Records supplied:
*** Begin section ***

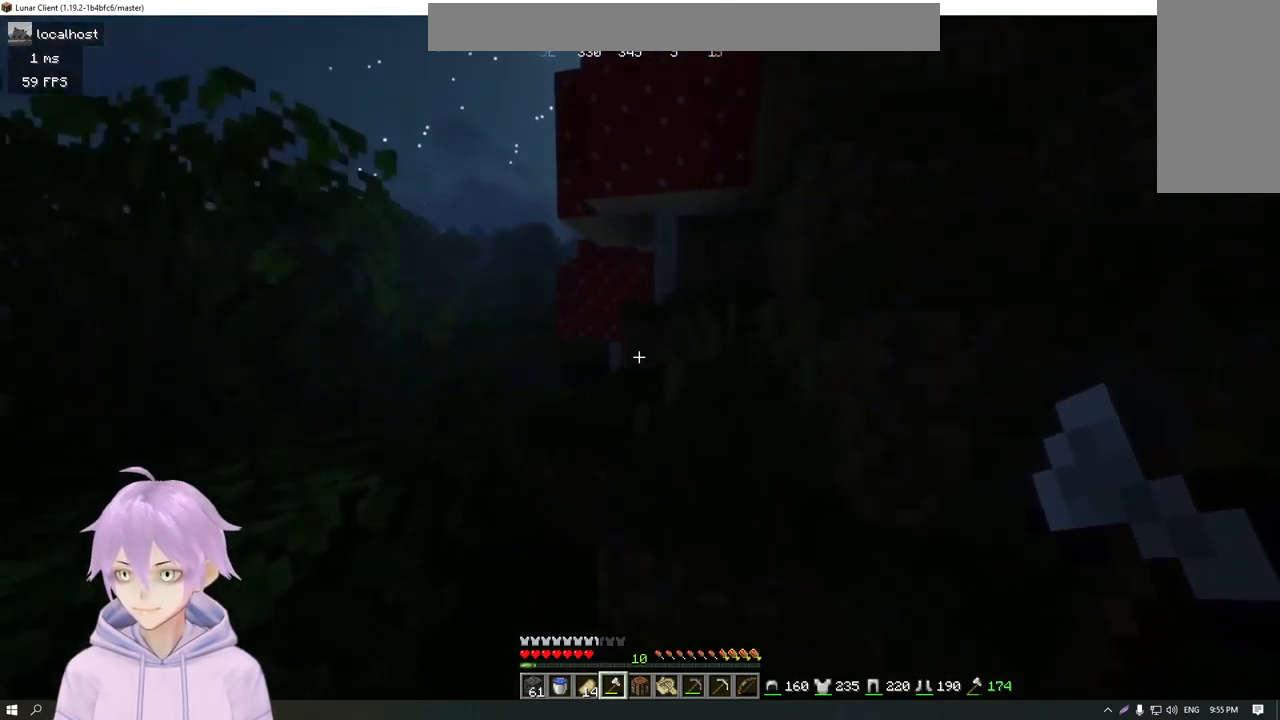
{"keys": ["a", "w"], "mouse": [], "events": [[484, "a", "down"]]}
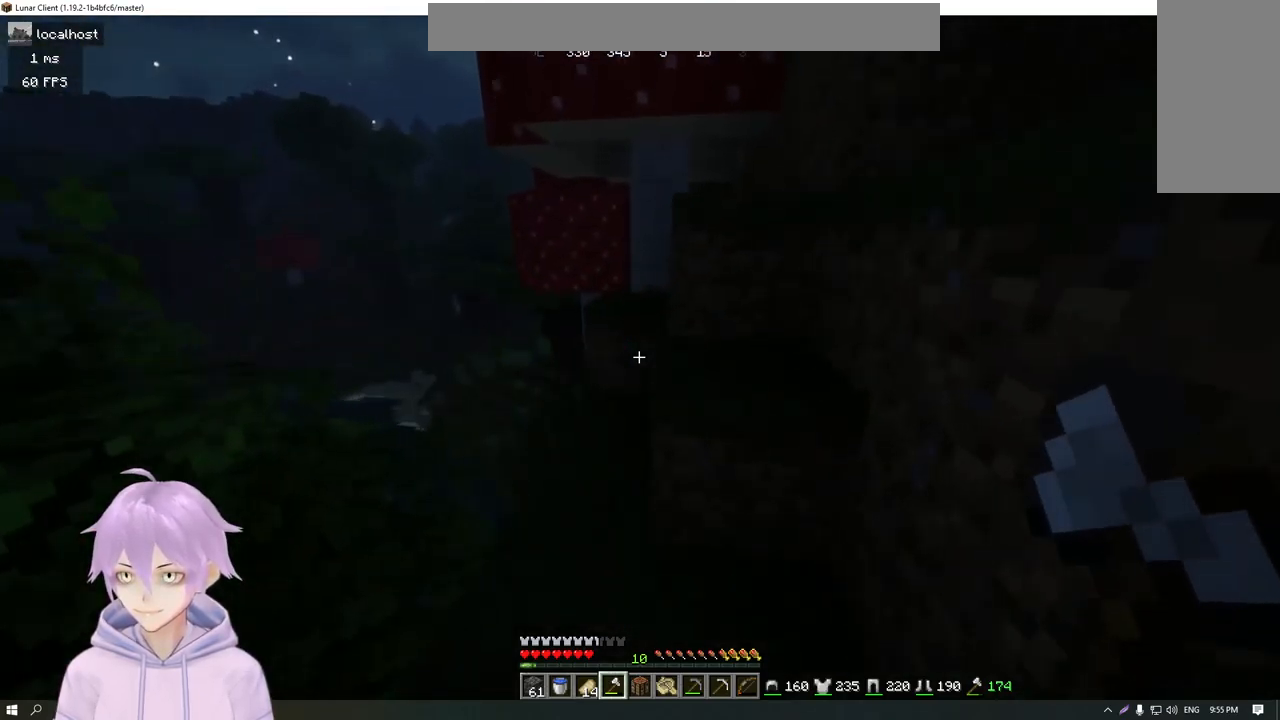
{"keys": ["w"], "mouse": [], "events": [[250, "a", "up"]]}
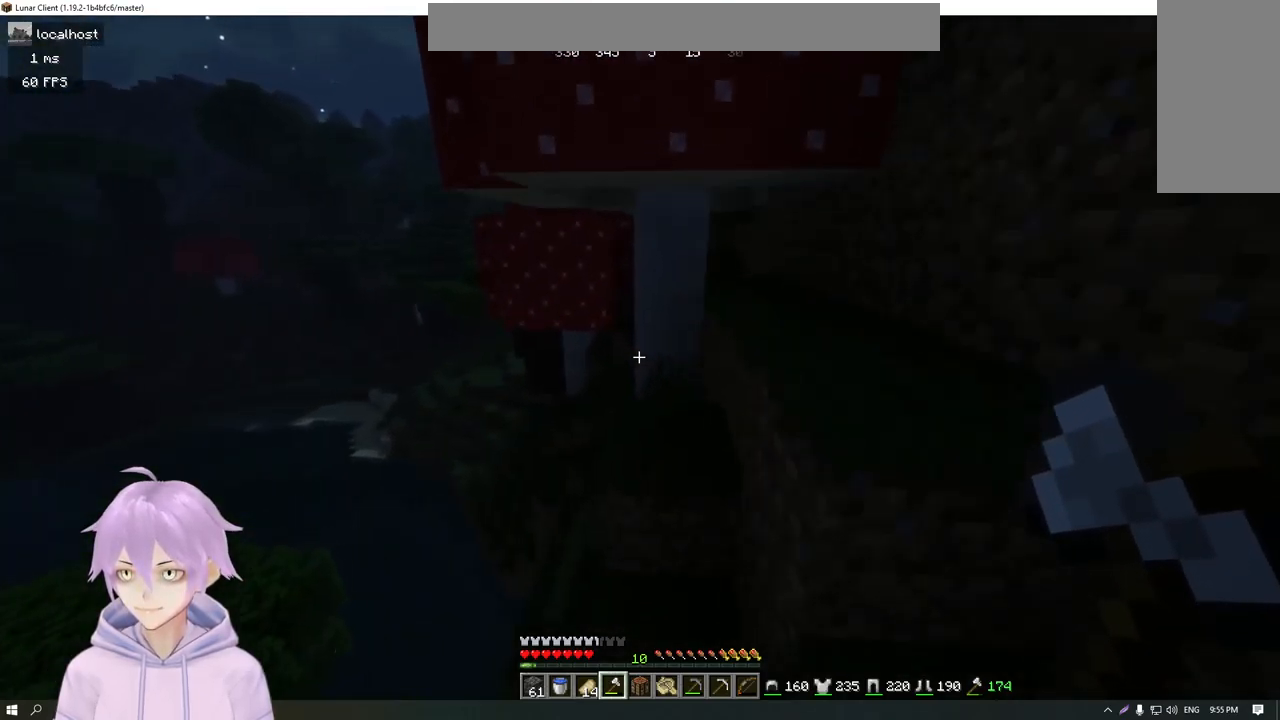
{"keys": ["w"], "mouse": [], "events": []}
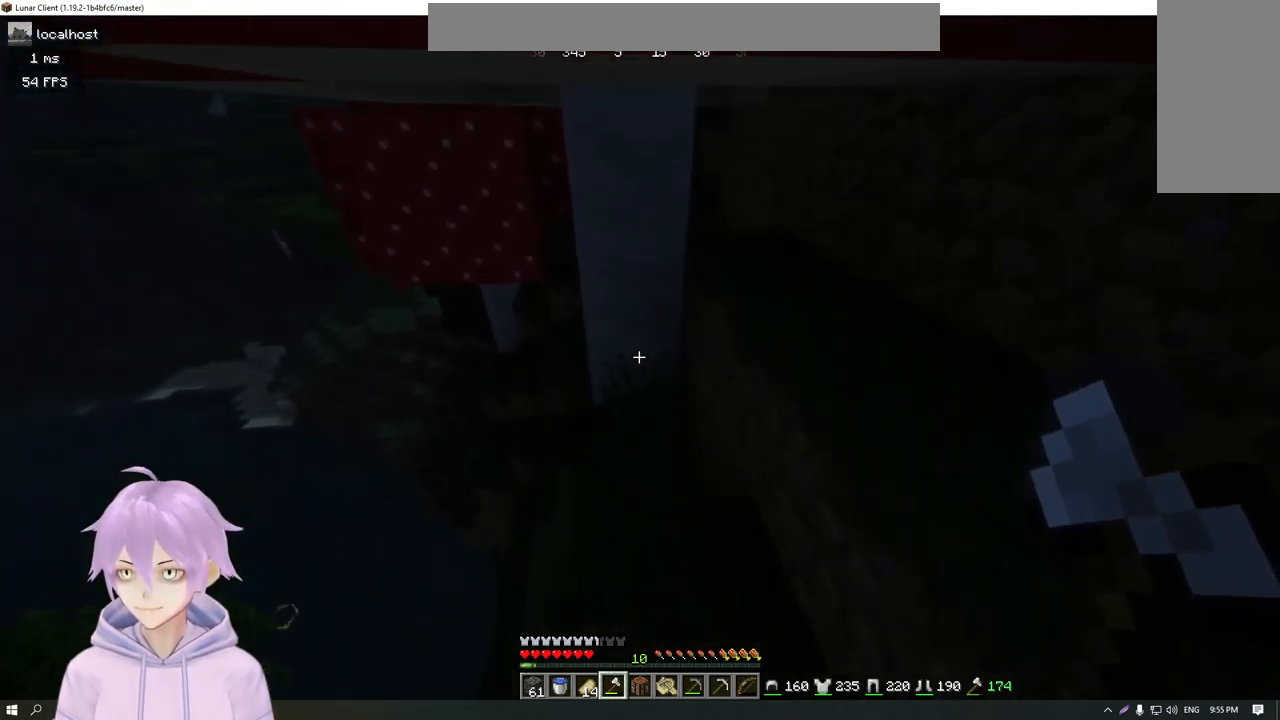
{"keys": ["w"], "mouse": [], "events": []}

*** End section ***
*** Begin section ***

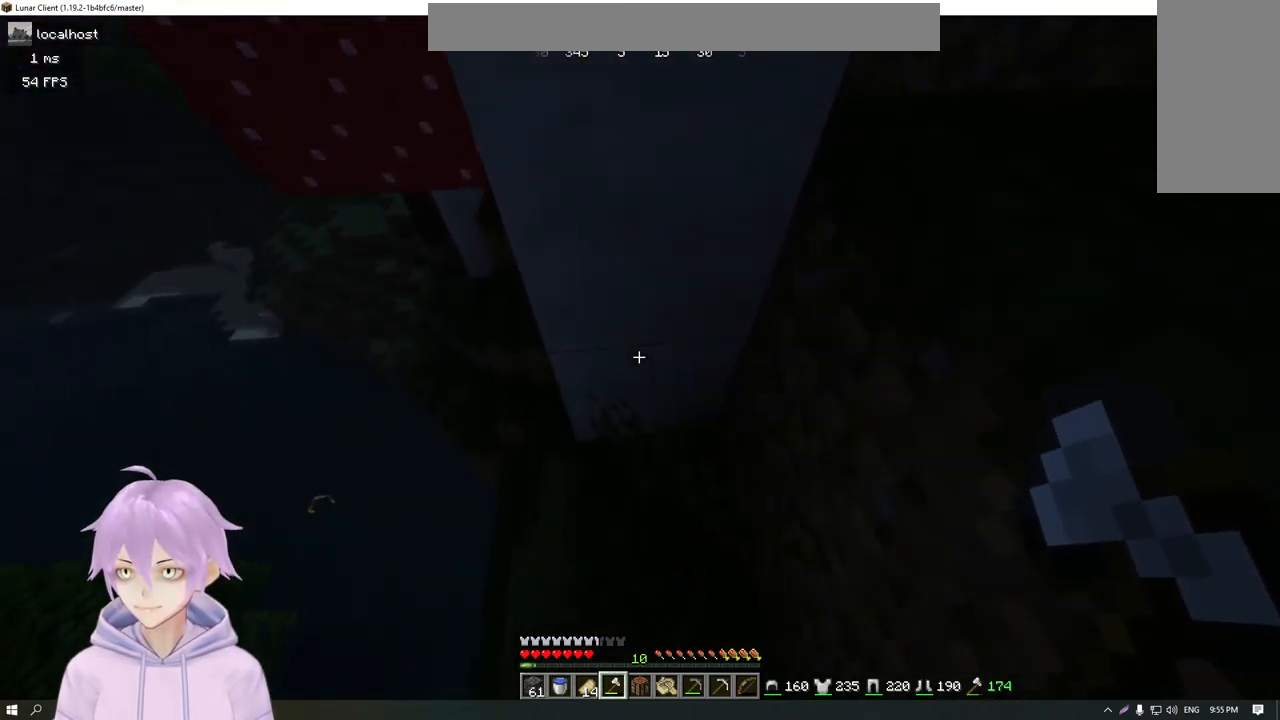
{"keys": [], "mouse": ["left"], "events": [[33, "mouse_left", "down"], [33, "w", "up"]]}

*** End section ***
*** Begin section ***

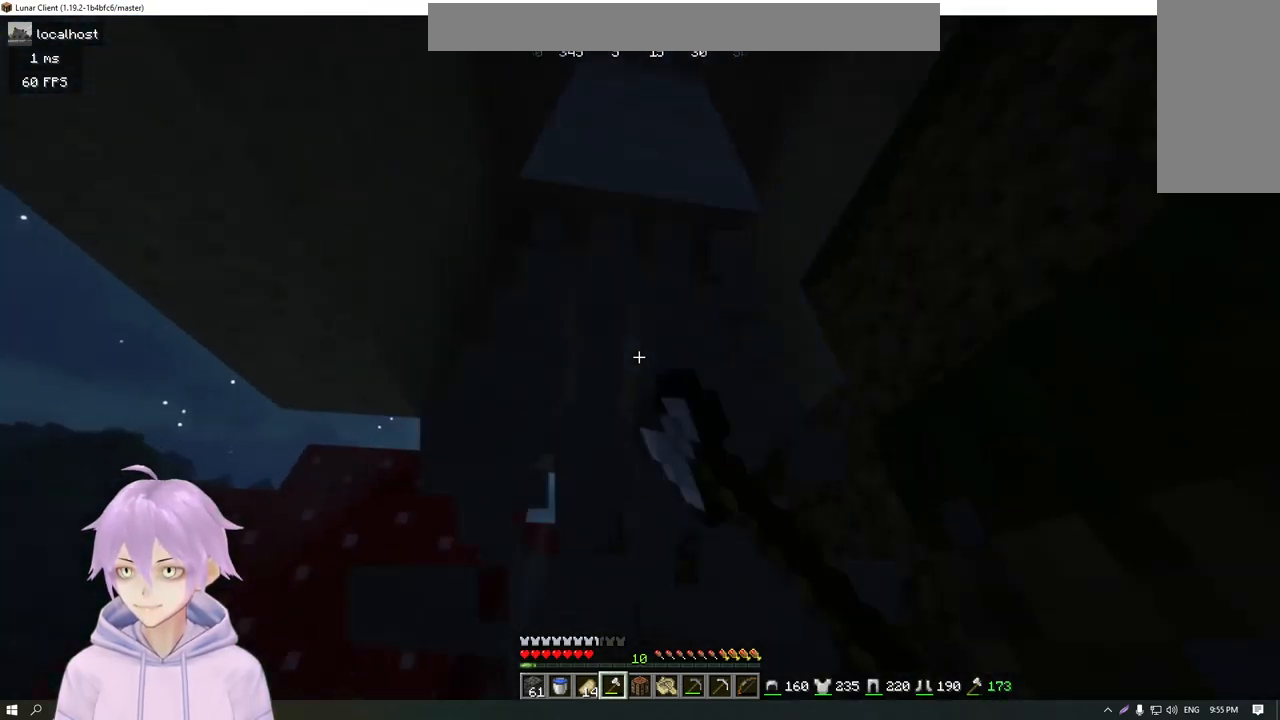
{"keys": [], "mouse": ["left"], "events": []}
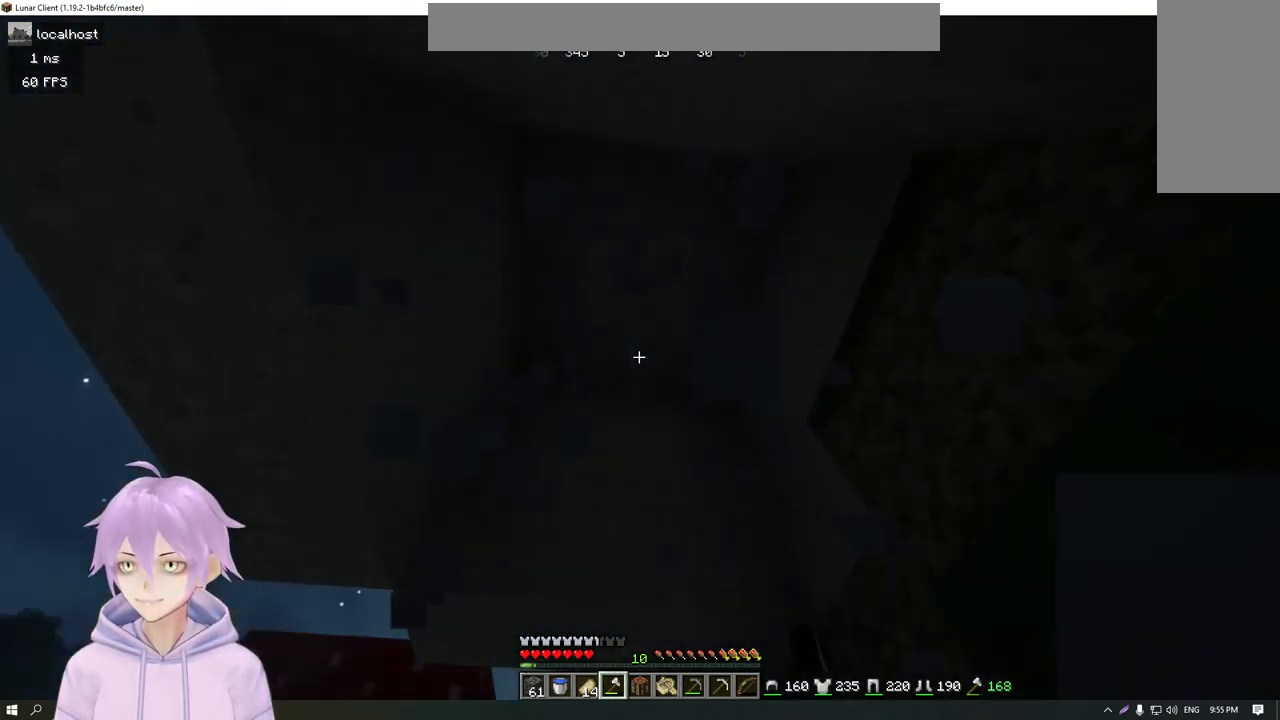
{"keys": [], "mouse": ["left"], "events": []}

*** End section ***

Task item:
When a line in the material above includes the word "down", copy that line.

Result of the task:
{"keys": ["a", "w"], "mouse": [], "events": [[484, "a", "down"]]}
{"keys": [], "mouse": ["left"], "events": [[33, "mouse_left", "down"], [33, "w", "up"]]}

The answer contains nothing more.